4. Measuring effects of sex versus gender score
We compared the predictive performances of gender score versus biological sex in predicting TBI-related outcomes (early mortality and discharge location) using the test set. To achieve this, we considered the following three models for each outcome: Model 1 with binary sex and control variables as covariates, Model 2 with gender score and control variables, and Model 3 with both sex and gender score in addition to the control variables. We used two metrics/statistics to assess the effects of sex and gender score in predicting TBI-related outcomes: 1) profile likelihood based confidence intervals (CI) and 2) likelihood-ratio tests (LRT) while controlling for any relevant variables. We reported the p-value (p-val) and the degrees of freedom (df) for LRT, p-val < 0.05 was considered statistically significant. All model-derived estimates are reported with 95% CI, and if the CI contains 1, it is not significant at 5% level. Effect estimates were reported to compare the unit difference in gender score and sex. Sex is a binary variable coded as Female = 1 and Male = 0, and gender score is a continuous variable ranging from 0 to 1 (towards 0 is more male-like and towards 1 is more female-like).

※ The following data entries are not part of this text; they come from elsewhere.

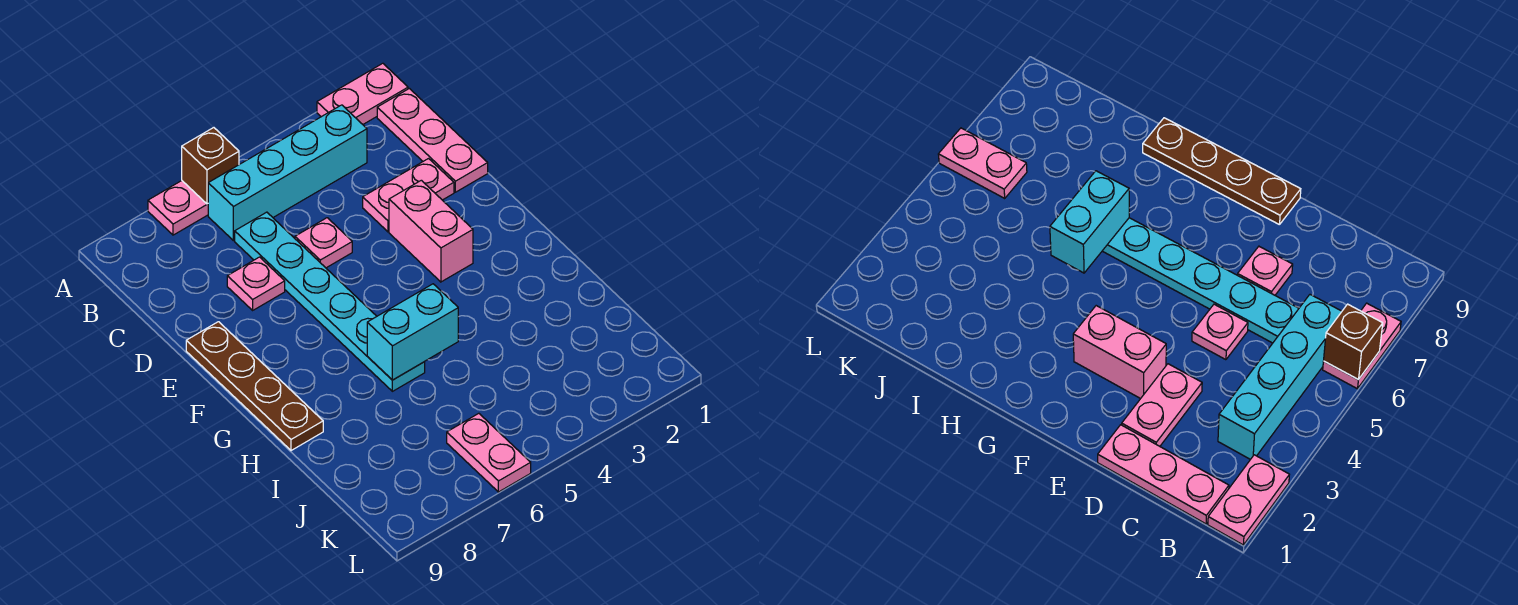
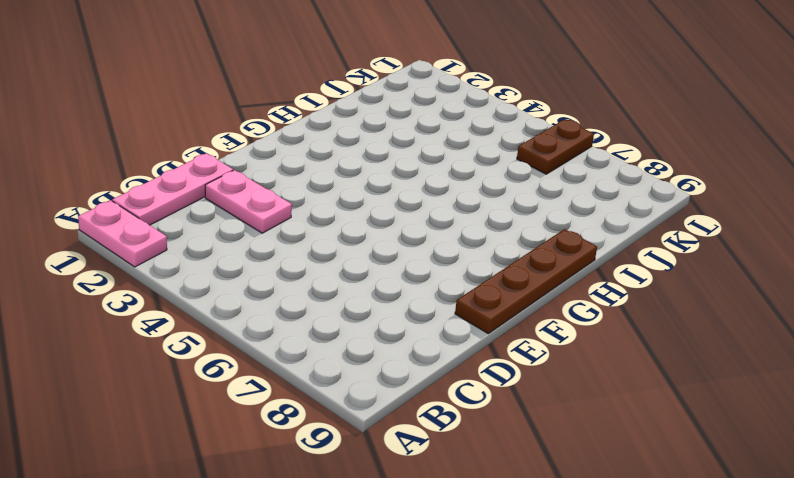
brown plate K6:L6 level 1 -> pink plate K6:L6 level 1
none -> pink plate A6:A7 level 1
none -> cyan brick B3:B6 level 1
none -> cyan plate C6:H6 level 1

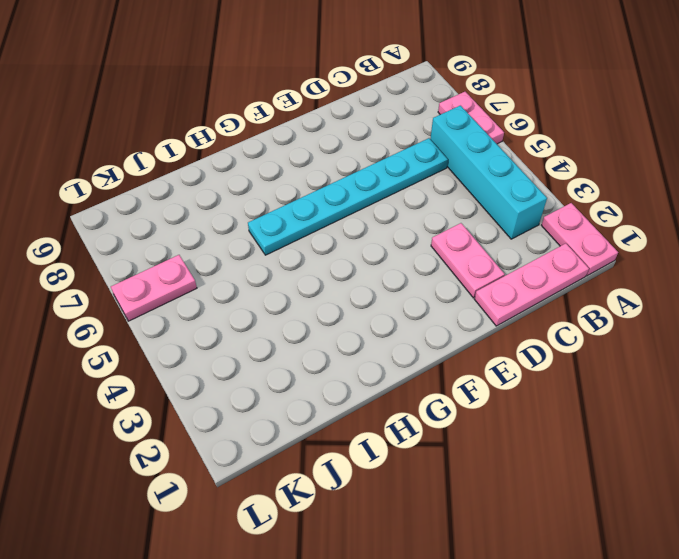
none -> pink plate D5 level 1
none -> pink plate D7 level 1
none -> pink brick E3:F3 level 1

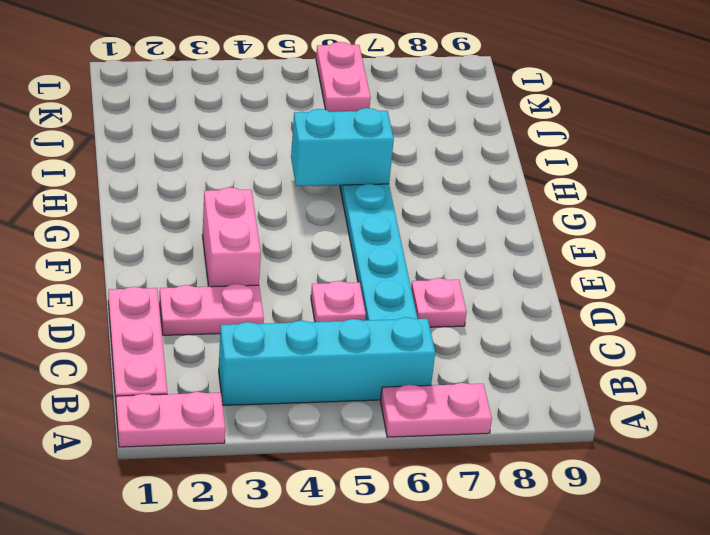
none -> brown plate E9:H9 level 1
none -> brown brick A6 level 2

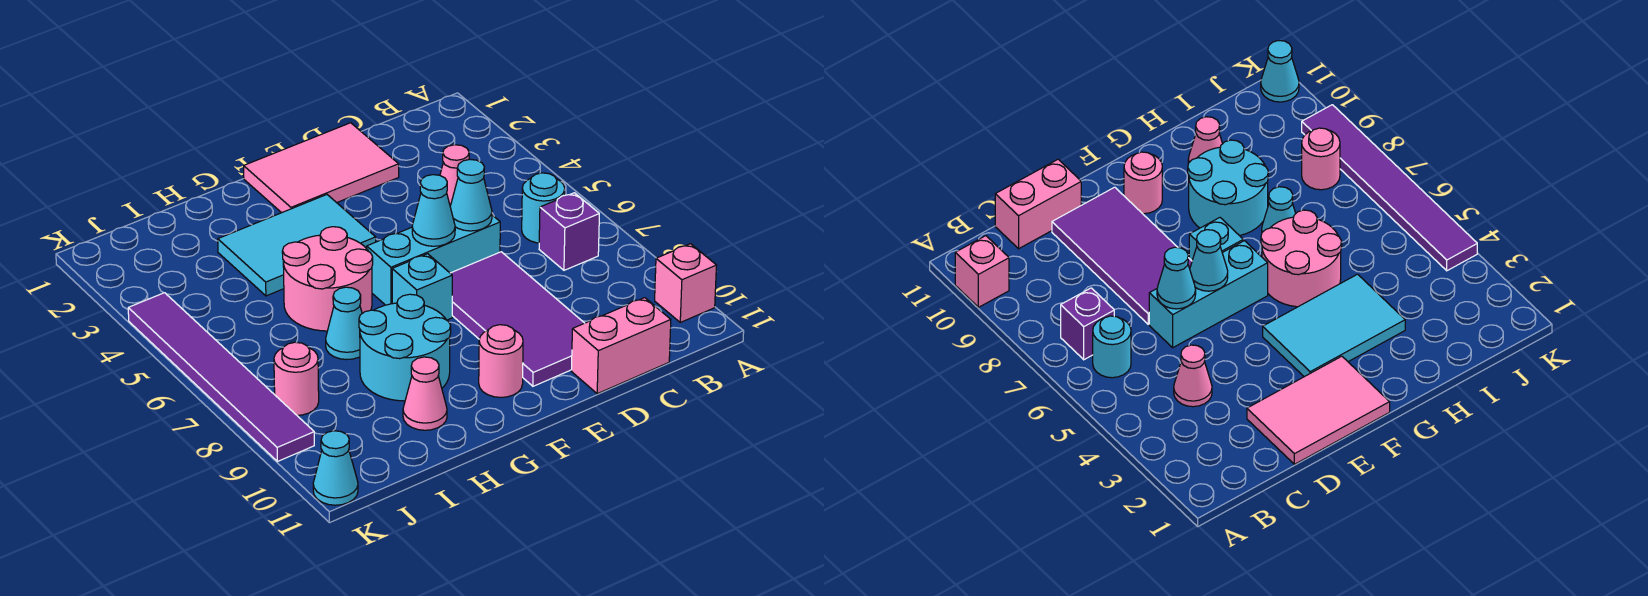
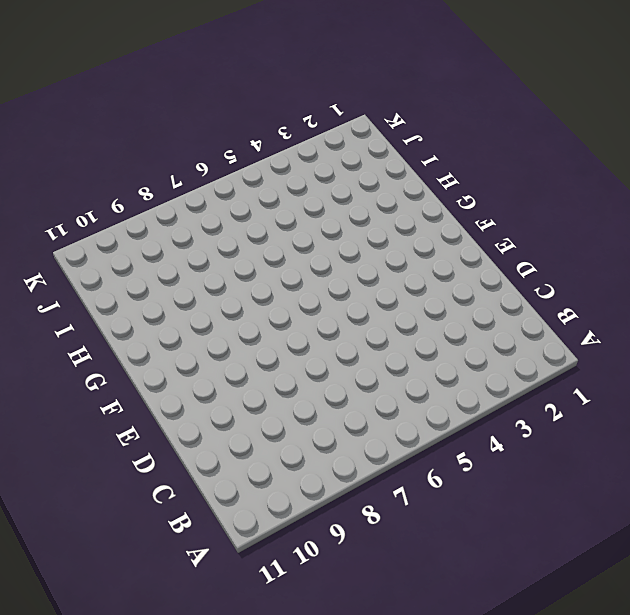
none -> pink brick A10 level 1
none -> cyan round brick B6 level 1
none -> purple brick B7 level 1

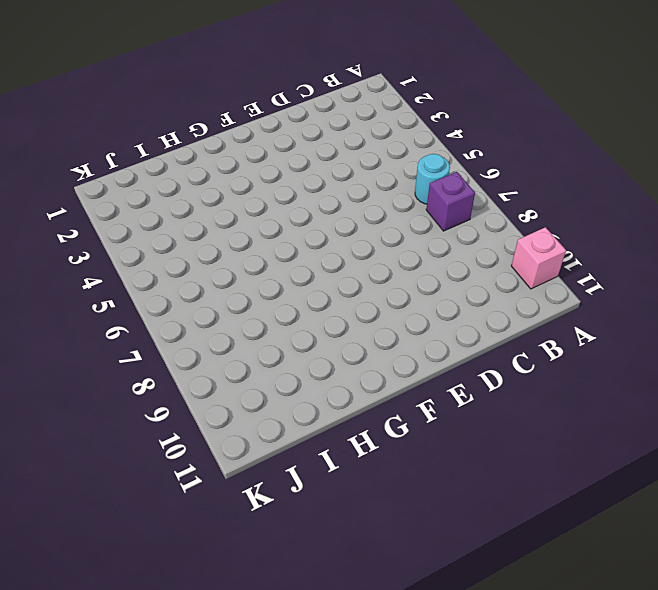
none -> pink cone C4 level 1
none -> pink brick C11:D11 level 1
none -> pink tile D1:F2 level 1

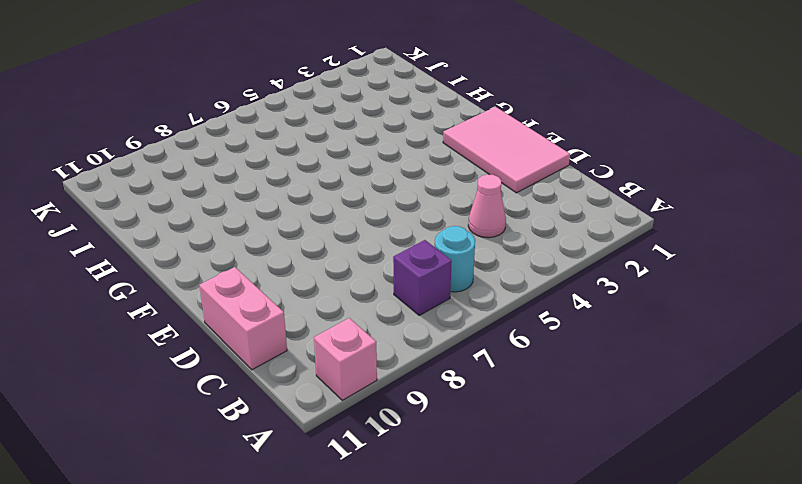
none -> cyan brick D6:F6 level 1
none -> purple tile D7:E10 level 1
none -> cyan tile F3:H4 level 1

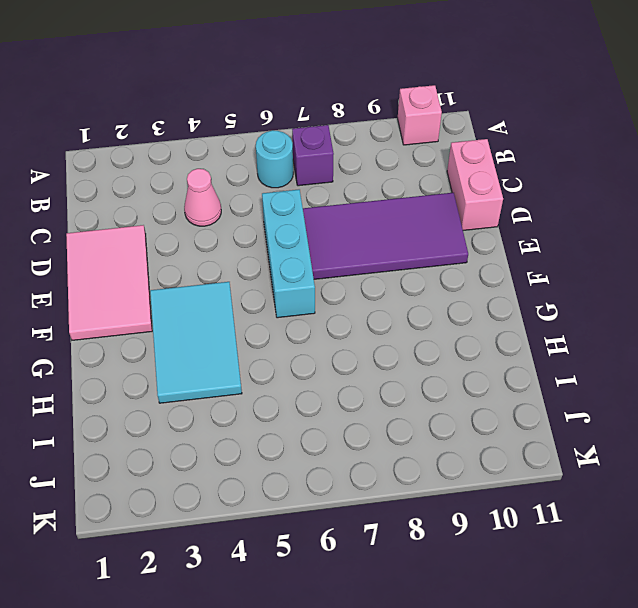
none -> cyan brick F7 level 1
none -> pink round brick F10 level 1
none -> pink round brick G5:H6 level 1

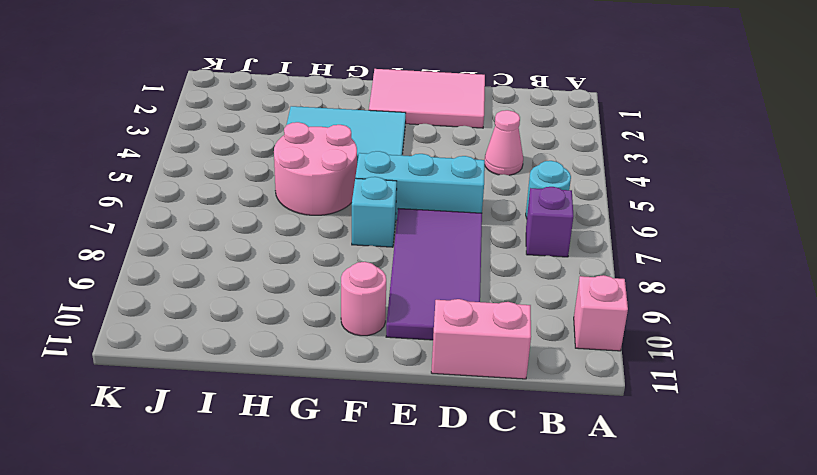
none -> cyan round brick G8:H9 level 1
none -> cyan cone H7 level 1
none -> pink cone H10 level 1

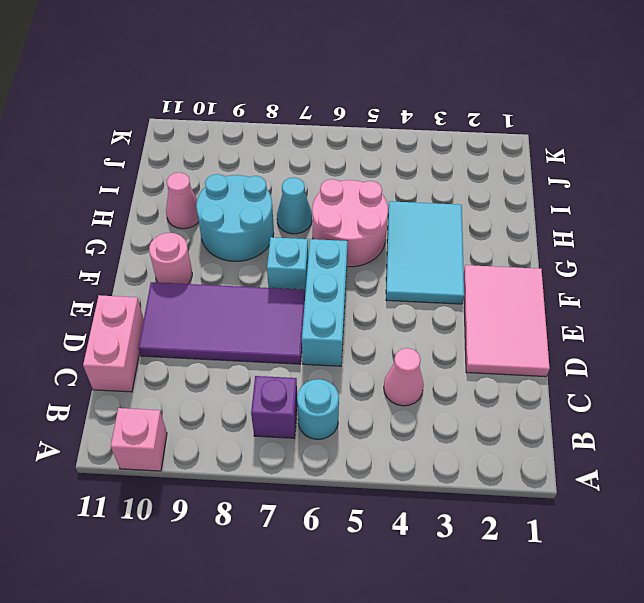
none -> pink round brick J8 level 1
none -> purple tile K4:K9 level 1
none -> cyan cone K11 level 1

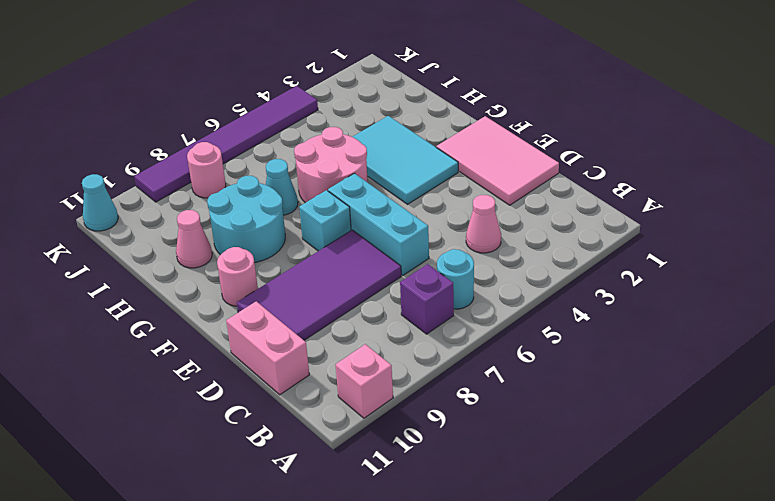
none -> cyan cone D6 level 2
none -> cyan cone E6 level 2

To assess whether sex or gender score is more informative in predicting TBI-related outcomes, we can use Model 3 to assess whether Model 1 or Model 2 is preferred using an indirect and a direct approach for comparison. An indirect approach is to test the significance of the sex effect and the gender effect, if one effect is significant and the other effect is not significant, then that is an evidence that the model with just the significant effect (and the control variables) is the preferred model32 for that outcome. We can also use Bayes factors (BF)33 to directly measure the strength of evidence that the data supports one model versus the other, therefore, prefers one effect over the other. Since Model 1 and 2 have the same degrees of freedom, their LRT statistic is equal to the difference in Bayesian information criterion (BIC), which is approximately equal to a function of the BF (Supplementary Text S2)33,34.
5. Missing data
All analyses were based on complete records with all variables relevant to a particular analysis recorded. Three variables used in the analysis had missing values: ADG score (10.1% missing), LOS (10.6% missing), and TBI severity (48.6% had “unknown” injury severity). The last variable was only used in TBI-related excess mortality analysis and exploratory analysis showed that the death rate of persons with “unknown” injury severity was similar to that of persons who sustained a mild TBI (Supplementary Table S4). Considering that excess mortality analysis was restricted to persons with a severe TBI and much higher mortality rate, excluding persons with unknown severity status should not result in biased estimates.
6. Statistical software
All analyses were performed in R (version 3.6.3, R Foundation for Statistical Computing; www.R-project.org).